_What to work on_.
Scan the records for "synthesis". Report each line that includes it.

*** Opening of Dataset ***

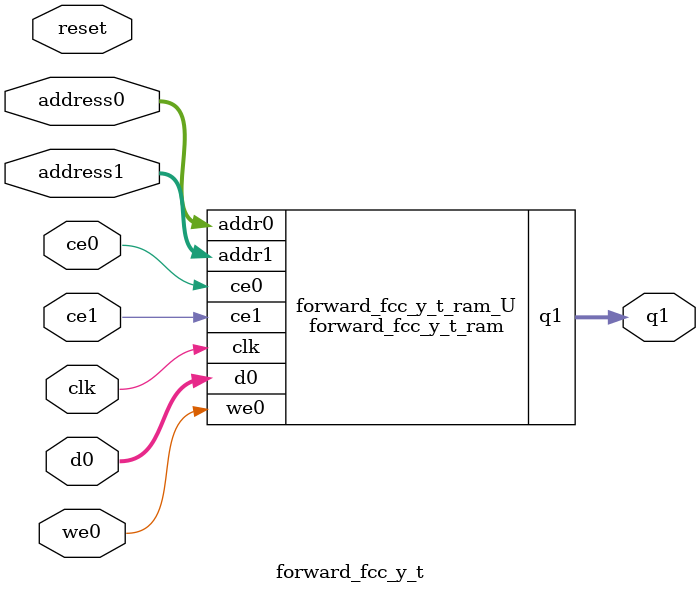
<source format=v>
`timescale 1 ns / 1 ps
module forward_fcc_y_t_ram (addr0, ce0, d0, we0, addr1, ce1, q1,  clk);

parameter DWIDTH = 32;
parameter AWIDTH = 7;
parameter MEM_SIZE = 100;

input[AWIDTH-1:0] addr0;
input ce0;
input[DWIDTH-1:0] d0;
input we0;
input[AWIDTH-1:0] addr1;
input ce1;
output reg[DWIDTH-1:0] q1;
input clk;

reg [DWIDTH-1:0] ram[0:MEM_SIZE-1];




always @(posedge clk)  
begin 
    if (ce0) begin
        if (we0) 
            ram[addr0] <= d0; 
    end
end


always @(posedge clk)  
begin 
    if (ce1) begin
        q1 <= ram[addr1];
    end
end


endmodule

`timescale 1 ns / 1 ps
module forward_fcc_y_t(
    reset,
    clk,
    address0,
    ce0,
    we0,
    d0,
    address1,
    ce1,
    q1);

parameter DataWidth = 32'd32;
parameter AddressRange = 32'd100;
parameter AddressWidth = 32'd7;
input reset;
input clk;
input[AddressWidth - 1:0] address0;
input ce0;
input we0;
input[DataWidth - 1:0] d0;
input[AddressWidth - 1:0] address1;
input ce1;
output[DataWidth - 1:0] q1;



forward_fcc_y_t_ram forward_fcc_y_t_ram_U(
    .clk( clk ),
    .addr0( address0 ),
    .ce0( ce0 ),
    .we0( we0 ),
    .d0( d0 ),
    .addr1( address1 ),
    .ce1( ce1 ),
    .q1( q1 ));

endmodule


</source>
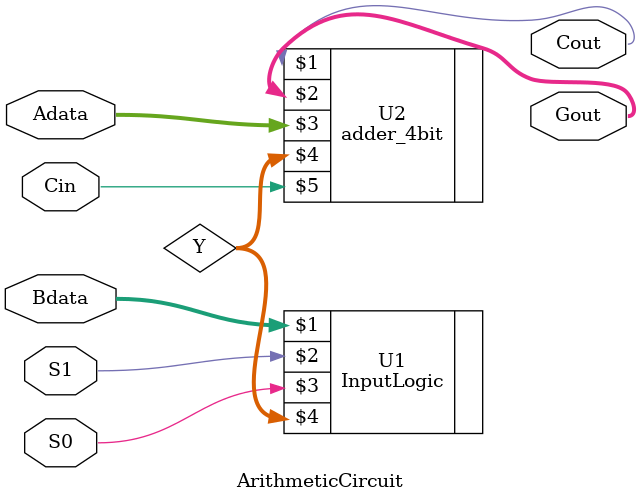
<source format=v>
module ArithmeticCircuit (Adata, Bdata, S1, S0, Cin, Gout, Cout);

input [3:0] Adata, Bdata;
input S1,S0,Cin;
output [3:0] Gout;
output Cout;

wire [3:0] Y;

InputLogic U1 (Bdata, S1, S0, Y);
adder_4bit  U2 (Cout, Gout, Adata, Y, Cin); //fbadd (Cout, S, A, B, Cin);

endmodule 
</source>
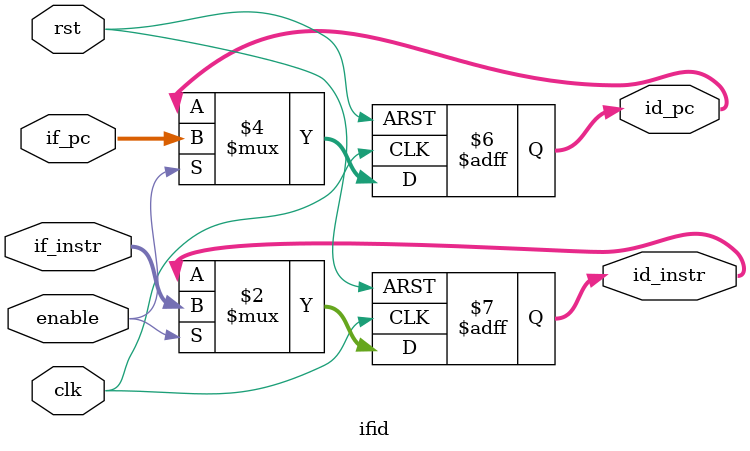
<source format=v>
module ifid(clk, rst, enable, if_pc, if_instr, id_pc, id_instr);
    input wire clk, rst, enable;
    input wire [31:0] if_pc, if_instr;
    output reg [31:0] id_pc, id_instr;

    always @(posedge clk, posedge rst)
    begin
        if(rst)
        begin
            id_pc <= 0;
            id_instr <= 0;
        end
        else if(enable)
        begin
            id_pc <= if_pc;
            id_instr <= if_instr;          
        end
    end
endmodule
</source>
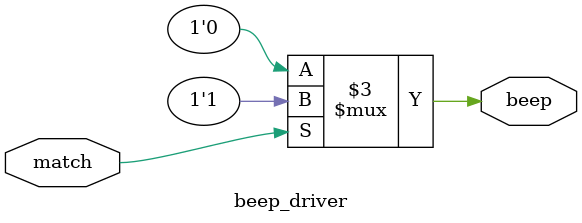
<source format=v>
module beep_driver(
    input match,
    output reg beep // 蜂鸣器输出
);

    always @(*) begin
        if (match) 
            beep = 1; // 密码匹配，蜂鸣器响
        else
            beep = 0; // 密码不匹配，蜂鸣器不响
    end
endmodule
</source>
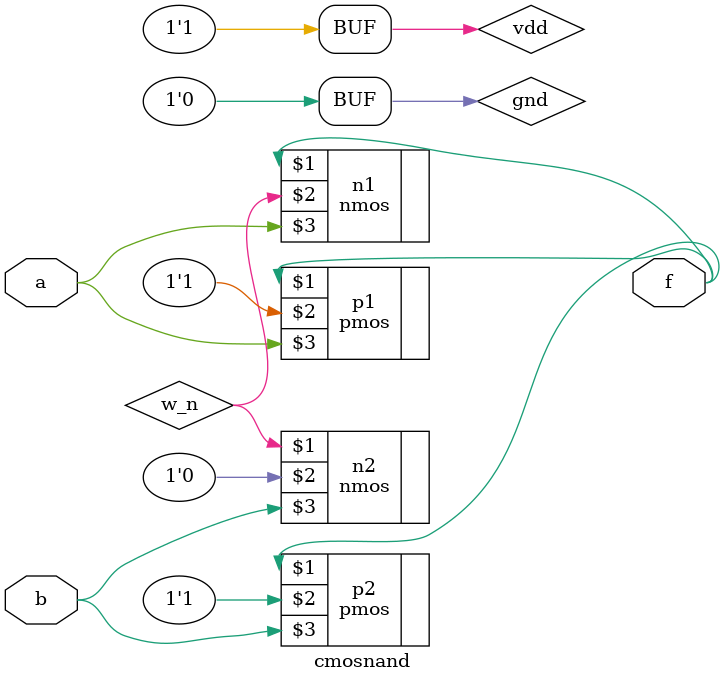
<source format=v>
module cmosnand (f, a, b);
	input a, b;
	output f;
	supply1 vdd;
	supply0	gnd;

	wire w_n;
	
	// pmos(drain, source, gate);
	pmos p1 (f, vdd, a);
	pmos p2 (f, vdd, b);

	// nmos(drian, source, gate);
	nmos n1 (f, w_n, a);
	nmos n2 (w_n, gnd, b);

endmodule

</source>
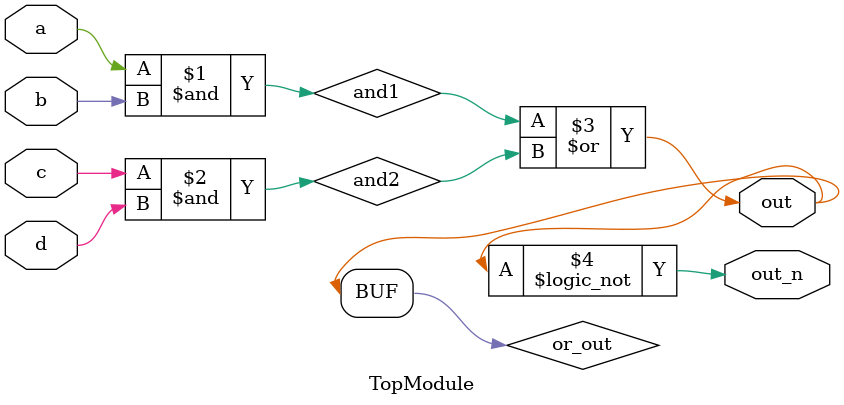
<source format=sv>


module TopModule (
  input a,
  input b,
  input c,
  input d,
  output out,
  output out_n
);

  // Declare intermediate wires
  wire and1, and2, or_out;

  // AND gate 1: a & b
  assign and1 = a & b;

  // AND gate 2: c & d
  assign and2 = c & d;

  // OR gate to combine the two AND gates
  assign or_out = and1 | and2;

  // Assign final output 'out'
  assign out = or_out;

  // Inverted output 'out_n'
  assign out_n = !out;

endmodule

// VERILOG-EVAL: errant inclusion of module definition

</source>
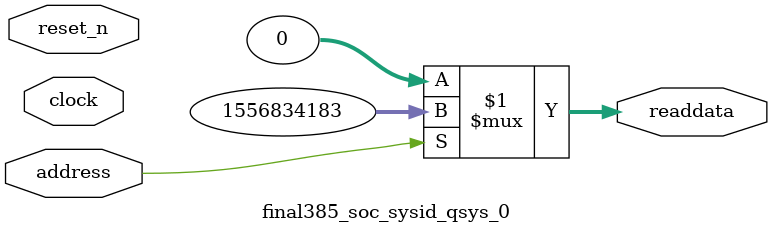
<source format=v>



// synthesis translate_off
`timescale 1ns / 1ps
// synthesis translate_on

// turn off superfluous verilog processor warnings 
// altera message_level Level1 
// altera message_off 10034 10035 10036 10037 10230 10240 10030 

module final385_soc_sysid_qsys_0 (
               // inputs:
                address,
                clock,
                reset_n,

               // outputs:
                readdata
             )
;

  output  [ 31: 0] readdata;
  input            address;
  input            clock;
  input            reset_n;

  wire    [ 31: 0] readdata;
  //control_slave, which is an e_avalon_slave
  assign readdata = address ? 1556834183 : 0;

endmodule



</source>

*** Close of Dataset ***
*** Opening of Dataset ***

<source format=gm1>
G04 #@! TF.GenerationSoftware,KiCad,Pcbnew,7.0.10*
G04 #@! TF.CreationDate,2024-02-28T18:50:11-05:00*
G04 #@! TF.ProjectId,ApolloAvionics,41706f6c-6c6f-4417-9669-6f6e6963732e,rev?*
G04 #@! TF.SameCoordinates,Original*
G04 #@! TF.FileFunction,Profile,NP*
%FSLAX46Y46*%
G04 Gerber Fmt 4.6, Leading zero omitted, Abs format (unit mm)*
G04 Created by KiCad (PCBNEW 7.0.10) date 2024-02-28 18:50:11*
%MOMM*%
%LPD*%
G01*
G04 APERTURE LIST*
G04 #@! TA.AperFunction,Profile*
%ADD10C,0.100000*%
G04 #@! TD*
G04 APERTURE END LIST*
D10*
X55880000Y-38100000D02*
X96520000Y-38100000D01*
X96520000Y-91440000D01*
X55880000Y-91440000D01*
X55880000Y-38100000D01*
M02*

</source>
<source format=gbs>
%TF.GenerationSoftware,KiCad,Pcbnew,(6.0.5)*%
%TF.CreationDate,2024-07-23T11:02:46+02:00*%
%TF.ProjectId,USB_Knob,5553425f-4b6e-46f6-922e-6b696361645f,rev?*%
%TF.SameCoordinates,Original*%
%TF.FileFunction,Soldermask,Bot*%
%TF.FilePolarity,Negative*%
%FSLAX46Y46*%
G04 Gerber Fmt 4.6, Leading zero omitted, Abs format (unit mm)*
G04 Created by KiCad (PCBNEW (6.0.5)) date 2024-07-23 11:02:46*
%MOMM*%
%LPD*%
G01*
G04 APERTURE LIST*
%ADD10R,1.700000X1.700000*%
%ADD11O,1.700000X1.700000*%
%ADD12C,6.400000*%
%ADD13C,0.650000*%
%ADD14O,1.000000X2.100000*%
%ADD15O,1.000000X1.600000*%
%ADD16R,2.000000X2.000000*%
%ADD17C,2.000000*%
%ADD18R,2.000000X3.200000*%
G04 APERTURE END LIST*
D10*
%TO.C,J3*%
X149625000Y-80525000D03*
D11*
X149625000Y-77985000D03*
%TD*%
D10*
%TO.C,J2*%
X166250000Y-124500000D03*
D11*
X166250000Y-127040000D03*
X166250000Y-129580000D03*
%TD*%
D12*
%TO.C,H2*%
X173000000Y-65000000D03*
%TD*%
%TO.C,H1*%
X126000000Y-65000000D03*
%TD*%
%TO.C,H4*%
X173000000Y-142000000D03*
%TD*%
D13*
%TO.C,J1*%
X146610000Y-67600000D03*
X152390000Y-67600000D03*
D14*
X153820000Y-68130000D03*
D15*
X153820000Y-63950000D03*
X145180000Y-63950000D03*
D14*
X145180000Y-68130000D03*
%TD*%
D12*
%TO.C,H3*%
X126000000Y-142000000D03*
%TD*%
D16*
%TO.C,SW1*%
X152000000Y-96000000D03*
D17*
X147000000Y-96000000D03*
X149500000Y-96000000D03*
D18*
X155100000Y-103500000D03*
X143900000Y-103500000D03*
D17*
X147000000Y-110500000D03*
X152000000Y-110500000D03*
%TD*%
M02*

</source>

*** Close of Dataset ***
*** Opening of Dataset ***

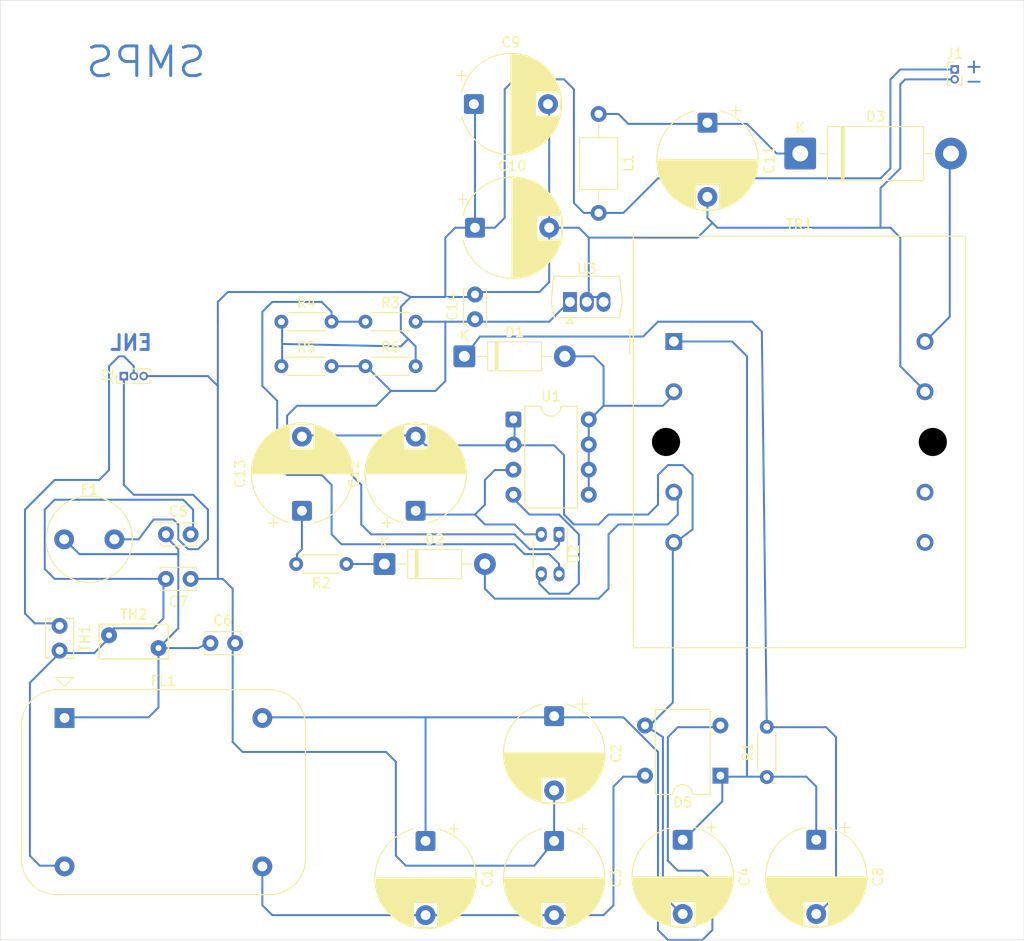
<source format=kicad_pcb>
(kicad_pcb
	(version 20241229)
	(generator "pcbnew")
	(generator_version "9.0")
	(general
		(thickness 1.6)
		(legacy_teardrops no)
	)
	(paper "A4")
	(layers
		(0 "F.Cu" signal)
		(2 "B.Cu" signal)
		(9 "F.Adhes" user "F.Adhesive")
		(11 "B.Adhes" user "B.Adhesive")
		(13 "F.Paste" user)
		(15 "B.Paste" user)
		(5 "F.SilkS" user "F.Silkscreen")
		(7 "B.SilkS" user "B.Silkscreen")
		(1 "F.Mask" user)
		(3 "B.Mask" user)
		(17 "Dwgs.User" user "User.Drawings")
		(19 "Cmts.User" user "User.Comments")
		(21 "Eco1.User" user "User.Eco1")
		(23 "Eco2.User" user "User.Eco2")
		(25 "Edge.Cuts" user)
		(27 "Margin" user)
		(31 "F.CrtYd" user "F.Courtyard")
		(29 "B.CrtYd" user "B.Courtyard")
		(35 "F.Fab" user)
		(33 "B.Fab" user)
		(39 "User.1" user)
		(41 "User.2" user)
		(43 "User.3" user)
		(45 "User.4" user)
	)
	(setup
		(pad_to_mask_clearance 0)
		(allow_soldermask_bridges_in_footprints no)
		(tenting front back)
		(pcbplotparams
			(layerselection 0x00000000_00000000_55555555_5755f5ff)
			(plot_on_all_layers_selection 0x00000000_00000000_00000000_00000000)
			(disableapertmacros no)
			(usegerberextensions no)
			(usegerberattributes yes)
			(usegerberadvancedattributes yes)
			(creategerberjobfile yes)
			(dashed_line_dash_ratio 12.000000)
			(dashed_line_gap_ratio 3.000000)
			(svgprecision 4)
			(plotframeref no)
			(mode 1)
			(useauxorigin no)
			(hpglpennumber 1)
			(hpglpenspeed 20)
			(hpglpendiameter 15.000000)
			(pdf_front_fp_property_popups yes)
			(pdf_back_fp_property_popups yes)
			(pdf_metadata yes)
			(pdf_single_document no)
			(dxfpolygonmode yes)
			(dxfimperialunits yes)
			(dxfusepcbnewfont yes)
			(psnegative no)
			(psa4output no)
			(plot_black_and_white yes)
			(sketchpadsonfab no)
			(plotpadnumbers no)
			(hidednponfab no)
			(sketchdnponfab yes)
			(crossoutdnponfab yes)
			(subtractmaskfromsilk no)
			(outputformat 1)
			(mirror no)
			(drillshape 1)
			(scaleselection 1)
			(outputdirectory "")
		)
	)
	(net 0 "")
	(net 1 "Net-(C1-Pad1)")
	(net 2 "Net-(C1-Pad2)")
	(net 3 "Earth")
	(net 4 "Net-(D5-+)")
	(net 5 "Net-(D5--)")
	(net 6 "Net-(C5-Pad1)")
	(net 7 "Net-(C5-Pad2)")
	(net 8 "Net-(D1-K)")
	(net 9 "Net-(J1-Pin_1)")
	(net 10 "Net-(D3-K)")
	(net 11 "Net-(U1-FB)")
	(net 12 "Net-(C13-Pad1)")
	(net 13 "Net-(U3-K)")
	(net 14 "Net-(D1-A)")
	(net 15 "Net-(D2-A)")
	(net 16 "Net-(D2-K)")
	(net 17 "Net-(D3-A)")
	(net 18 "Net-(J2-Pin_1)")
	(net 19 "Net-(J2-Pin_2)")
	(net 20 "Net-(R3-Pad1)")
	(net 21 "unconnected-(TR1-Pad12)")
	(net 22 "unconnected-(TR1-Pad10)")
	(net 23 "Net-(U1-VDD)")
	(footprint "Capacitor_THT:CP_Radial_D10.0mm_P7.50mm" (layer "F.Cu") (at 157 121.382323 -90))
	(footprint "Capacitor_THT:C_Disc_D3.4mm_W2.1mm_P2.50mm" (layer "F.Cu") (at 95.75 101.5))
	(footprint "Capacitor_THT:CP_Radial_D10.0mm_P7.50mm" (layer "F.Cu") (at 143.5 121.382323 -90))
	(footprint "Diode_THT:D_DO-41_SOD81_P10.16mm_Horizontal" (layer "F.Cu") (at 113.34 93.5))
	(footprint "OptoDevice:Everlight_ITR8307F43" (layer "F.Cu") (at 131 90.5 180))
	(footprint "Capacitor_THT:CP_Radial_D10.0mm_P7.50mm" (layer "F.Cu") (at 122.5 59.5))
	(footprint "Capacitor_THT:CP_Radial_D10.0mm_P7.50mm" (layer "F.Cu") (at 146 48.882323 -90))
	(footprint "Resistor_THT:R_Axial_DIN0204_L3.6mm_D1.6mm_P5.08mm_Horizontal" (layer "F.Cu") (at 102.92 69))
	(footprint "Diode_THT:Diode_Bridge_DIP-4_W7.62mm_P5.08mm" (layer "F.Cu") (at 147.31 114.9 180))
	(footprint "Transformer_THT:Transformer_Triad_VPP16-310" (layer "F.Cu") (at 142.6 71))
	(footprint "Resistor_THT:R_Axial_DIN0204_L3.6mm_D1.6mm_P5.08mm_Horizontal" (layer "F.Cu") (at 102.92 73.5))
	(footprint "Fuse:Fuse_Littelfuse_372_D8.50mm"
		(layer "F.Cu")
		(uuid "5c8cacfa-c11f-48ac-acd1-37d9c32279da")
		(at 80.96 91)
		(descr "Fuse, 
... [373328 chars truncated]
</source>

*** Close of Dataset ***

_Result for this task_.
// synthesis translate_off
// synthesis translate_on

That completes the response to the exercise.